New tax that is collected in a way that is not obvious

A stealth tax is a tax levied in a way that is largely unnoticed, or not recognized as a traditional tax. The phrase was generally used in the United Kingdom by Conservatives against the New Labour government's behaviour and has been used in British politics since the 1990s.

==Origins==

On 16 September 1996, the National Association of Pension Funds (NAPF) demanded a reverse to a tax on UK pension funds' dividends. Anne Robinson, the director general of the NAPF said pension funds are being "taxed by stealth".

The exact phrasing "stealth tax" has been in British political use since 1998 when it was used to refer to tax increases that apparently circumvented the 1997 New Labour manifesto commitment that "over the five years of a Labour government ... there will be no increase in the basic or top rates of income tax".

Anne Segall of The Daily Telegraph claimed on 17 January, 1998, that "taxes will rise by £7 billion this year ... as a result of a variety of measures introduced or extended by the chancellor Gordon Brown. Mr Brown's 'stealth' taxes are directed mainly at middle-class voters and in particular at middle-class professionals and those with savings".

On October 19, 1998 Francis Maude, then Shadow Chancellor (the opposition finance minister) claimed the Chancellor Gordon Brown was imposing "stealth taxes ... designed to conceal their effect".

Former Prime Minister Tony Blair only made occasional references to stealth taxes, such as on 1 November 2001 in relation to Company Car taxation, 9 November 2000 in relation to Fuel prices, and on 21 October 2002 in reference to Pensions.

On 22 May 2001, the expression increasing taxes by stealth was extensively used by former Prime Minister Margaret Thatcher on her address to the Conservative Party's rally in Plymouth.

==Examples==

One form of stealth taxation occurs when deductions or exemptions are reduced based on income level resulting in more taxable income, but the same tax rate for a higher total tax. Under 2007 US tax law 1040 Schedule A itemized deductions and the $3,400 personal exemption are phased out (reduced) at higher income levels ($234,600 for married filers).

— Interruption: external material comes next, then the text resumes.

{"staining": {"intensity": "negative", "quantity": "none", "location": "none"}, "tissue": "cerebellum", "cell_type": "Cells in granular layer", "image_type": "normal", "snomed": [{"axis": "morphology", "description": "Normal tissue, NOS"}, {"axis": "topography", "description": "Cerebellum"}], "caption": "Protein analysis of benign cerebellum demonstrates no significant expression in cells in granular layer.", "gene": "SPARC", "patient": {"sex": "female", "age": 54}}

Stealth taxes might be recognized as taxation but remain largely unnoticed, as with Value Added Tax (VAT) in the UK between 1979 and 1991, during which period it rose from 8% to 15% (compensating for a large reduction in the higher and basic rates of income tax) and then to 17.5% (when the Poll Tax was replaced by a council tax), shifting the burden of taxation away from income onto consumption.

==Taxation policy==

===Regressive stealth taxation===
Stealth taxes can be viewed as regressive, as more affluent people are less affected by VAT, for example. State lotteries may also be viewed as a form of taxation, and there is evidence that they are played more by poor people than by the affluent.

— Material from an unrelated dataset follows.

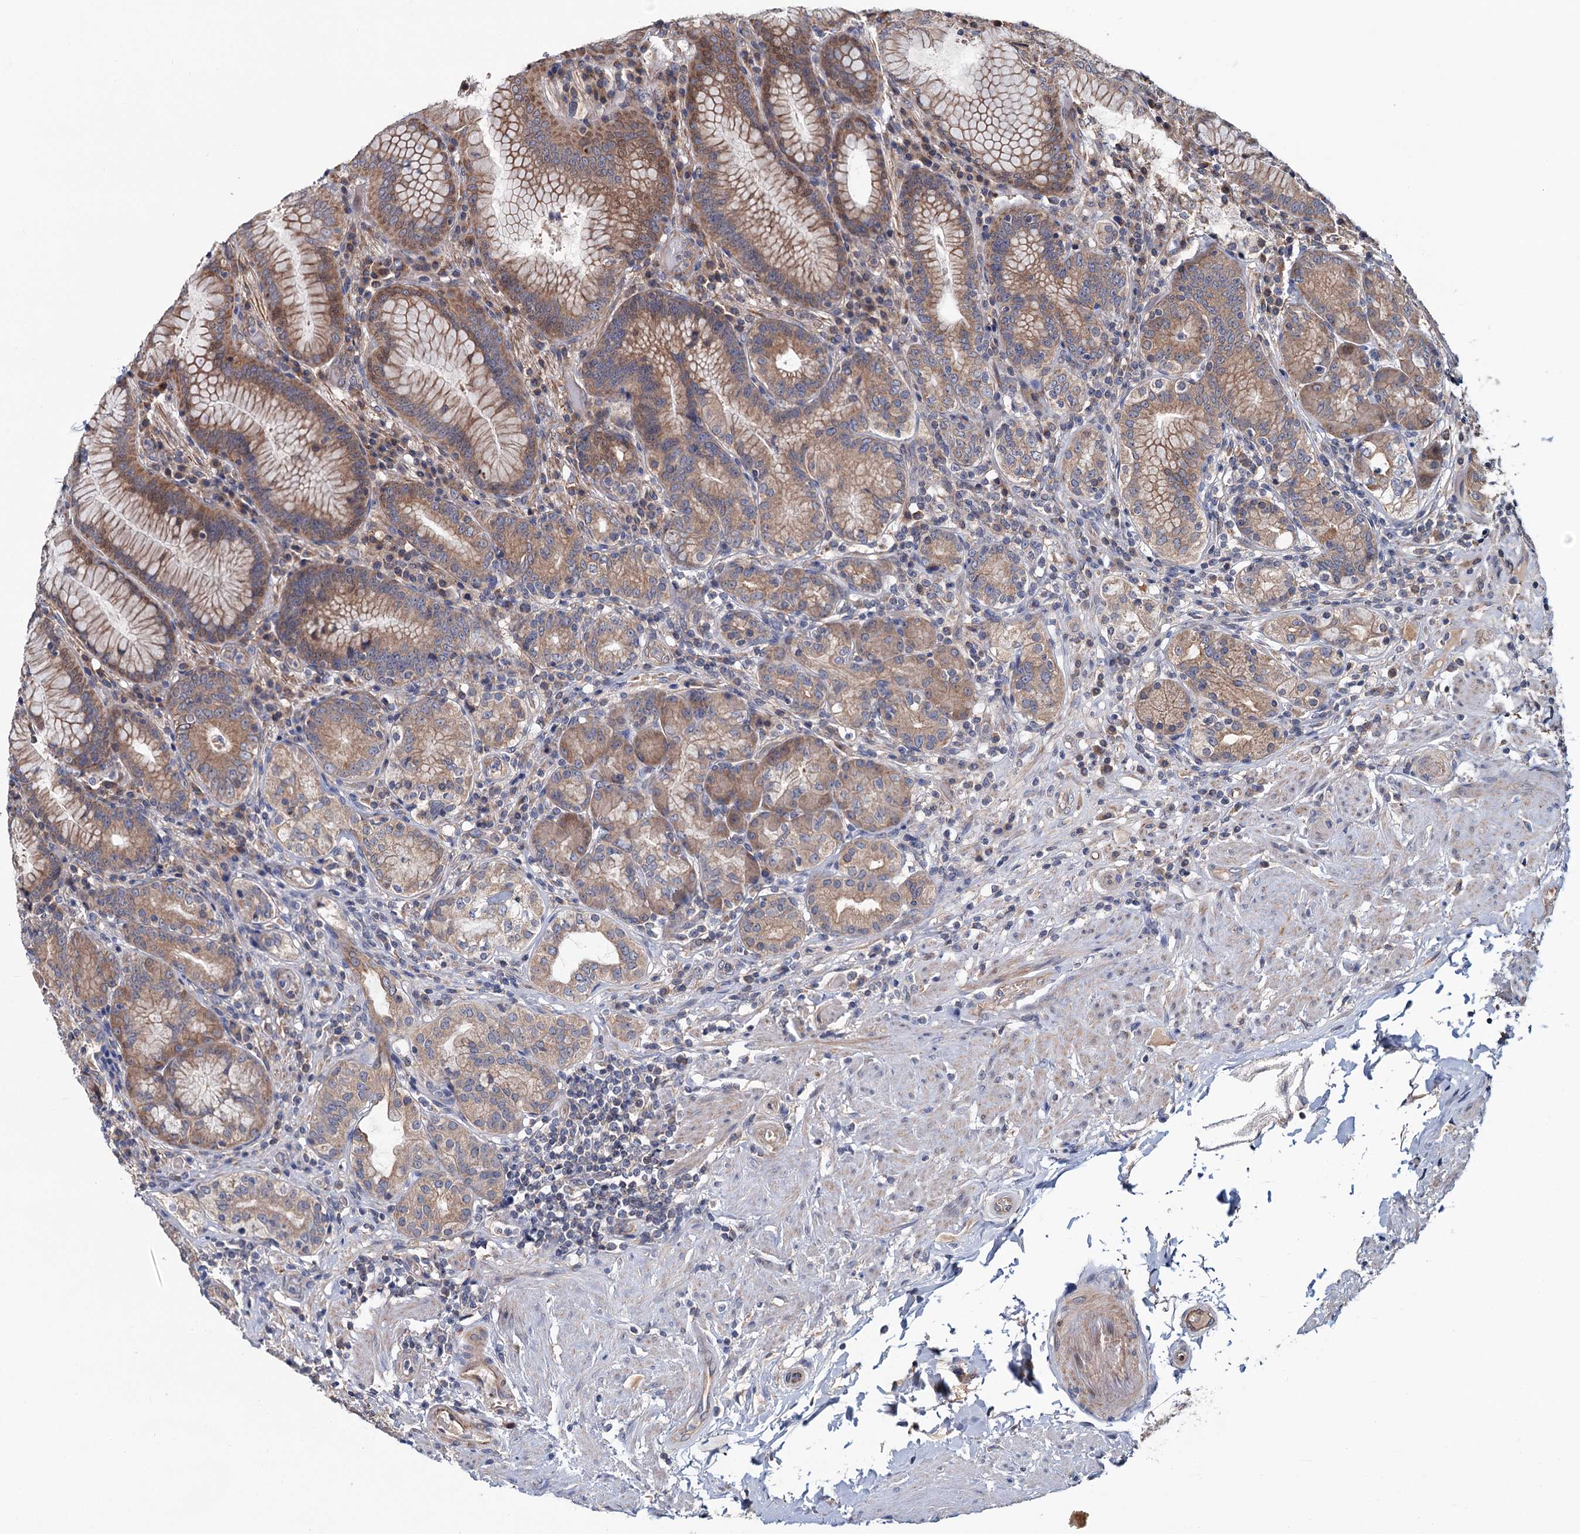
{"staining": {"intensity": "moderate", "quantity": ">75%", "location": "cytoplasmic/membranous"}, "tissue": "stomach", "cell_type": "Glandular cells", "image_type": "normal", "snomed": [{"axis": "morphology", "description": "Normal tissue, NOS"}, {"axis": "topography", "description": "Stomach, upper"}, {"axis": "topography", "description": "Stomach, lower"}], "caption": "Stomach stained with a brown dye displays moderate cytoplasmic/membranous positive expression in about >75% of glandular cells.", "gene": "MTRR", "patient": {"sex": "female", "age": 76}}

In January 1999 Conservative culture spokesman Peter Ainsworth described the National Lottery's New Opportunities fund as a "stealth tax". and Conservative leader William Hague claimed "The Labour stealth tax amounts to £1,500 for every working person". In Parliament on 3 November 1999 William Hague accused the government of levying a £500 million 'stealth tax' that would hit IT companies.